Танцы для Леона и Стаси закончились в тот день что-то слишком быстро. Народ шел сначала общей шумной толпой по улице, потом рассеялся. Стаси и Леон медленно шли и разговаривали просто так, ни о чём.
– Так ты тут скучаешь, значит?
– Иногда, редко очень. Обычно есть дела. И на дежурствах часто бываю в больнице, и так есть чем заняться. Читаю.
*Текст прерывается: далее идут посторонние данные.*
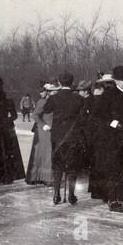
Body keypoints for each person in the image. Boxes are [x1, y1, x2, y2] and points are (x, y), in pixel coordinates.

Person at [99, 66, 123, 213]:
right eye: (121, 80)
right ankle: (113, 200)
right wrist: (115, 124)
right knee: (113, 169)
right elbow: (99, 115)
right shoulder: (107, 95)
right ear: (115, 80)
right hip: (111, 139)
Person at [45, 73, 86, 205]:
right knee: (72, 167)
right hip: (73, 137)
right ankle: (71, 195)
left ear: (60, 83)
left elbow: (46, 110)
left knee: (57, 166)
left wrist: (51, 97)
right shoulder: (79, 98)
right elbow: (83, 116)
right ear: (71, 82)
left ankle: (56, 194)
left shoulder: (54, 97)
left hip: (57, 137)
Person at [0, 76, 26, 183]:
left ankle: (9, 175)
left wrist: (7, 120)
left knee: (8, 152)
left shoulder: (8, 100)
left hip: (5, 129)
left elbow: (14, 115)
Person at [26, 82, 55, 186]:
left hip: (51, 130)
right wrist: (43, 125)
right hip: (45, 131)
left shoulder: (54, 101)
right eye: (51, 91)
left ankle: (44, 177)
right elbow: (35, 115)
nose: (53, 93)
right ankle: (45, 177)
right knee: (46, 153)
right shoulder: (43, 102)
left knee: (48, 153)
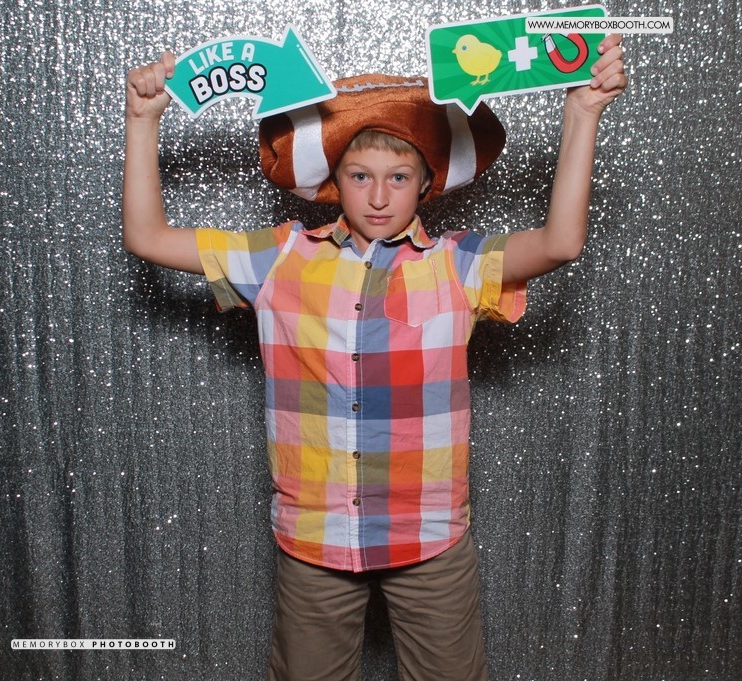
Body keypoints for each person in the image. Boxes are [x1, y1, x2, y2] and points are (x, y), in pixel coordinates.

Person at [123, 35, 626, 681]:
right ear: (335, 181)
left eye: (399, 178)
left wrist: (582, 114)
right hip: (315, 536)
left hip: (428, 535)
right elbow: (148, 236)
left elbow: (560, 242)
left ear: (426, 184)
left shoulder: (458, 263)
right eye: (361, 176)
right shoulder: (280, 257)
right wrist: (143, 120)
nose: (379, 197)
– Может, ты ещё и вышиваешь? – Леон ехидно улыбнулся.
– А что? Нельзя?
– Да вышивай себе на здоровье. Мне-то что?
– А откуда ты это узнал?
– Про вышиванье?
– Да.
–Так это элементарно, вот у тебя кончик среднего пальчика правой руки – Лео развернул её ладонь кверху с уже не выводимым, похоже, чернильным пятном от ручки на среднем пальце – весь в ковыряшках каких-то. Почему? Предположение: возможно иголка. Смотрим на левую руку, на указательный палец, вот сюда. И что мы видим? – Лео держал теперь её руку левую руку и чувствовал пульс на запястье.